Shining a Light on Composition

January 31, 2020

Oli Bentley '21

TIMARA student demonstrates a photosonic composition using a turntable and lightbulb.
Photo credit: Oli Bentley '21

TIMARA students devote Winter Term 2020 to creating light through music—and vice versa.

Alex Christie ’09 visited campus in spring 2019 to take part in the (T)echs Machina Festival, a showcase of technology-enabled approaches to making music in which the former TIMARA student demonstrated his own work in photosonic composition.

Christie returned to Oberlin for Winter Term 2020 to lead a workshop on the subject, which revolves around the use of light as a tool for creating and performing.
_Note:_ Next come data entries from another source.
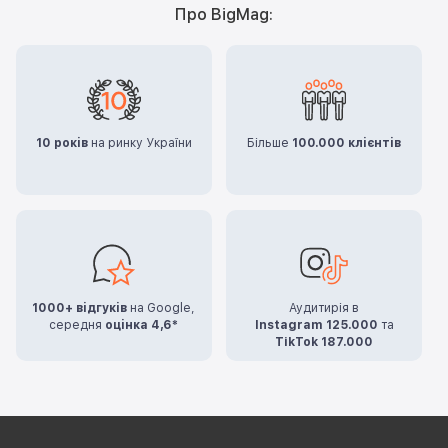
Про BigMag:
10 років
на ринку України
Більше
100.000 клієнтів
1000+ відгуків
на Google,
Аудитирія в
середня
оцінка 4,6*
Instagram 125.000
та
TikTok 187.000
With sensors and lightbulbs, students designed projects that generated light through sound, others that generated sound through light—and some that achieved both.

“The photosonic composition workshop proposed a marriage of light and sound that we had scarcely explored in cinema or theater,” says Hannah Sandoz, a third-year double-degree student majoring in TIMARA and cinema studies. “Thinking of light as an intervention in our performance practices, we were led through a series of workshops involving technologies we’d never used, ultimately inspiring and shaping our final works.”

The workshop concluded with demonstrations of the students’ creative interpretations of photosonic composition. The following projects were among those shared by TIMARA majors who took part:

• Rachel Gibson ’20 customized a hat with light-detecting sensors and equipped a glove with LED lights that create sound.

• Jack Hamill ’20 used a record player, lights, and various means of making sounds directly on vinyl. When a needle or contact microphone hit the spinning record, one of the lights connected to it would illuminate.

• Helen He ’20 made a sculpture that involved swinging lights above a sensor. Different speeds of swinging caused variations in sound as each light hovered over the sensor.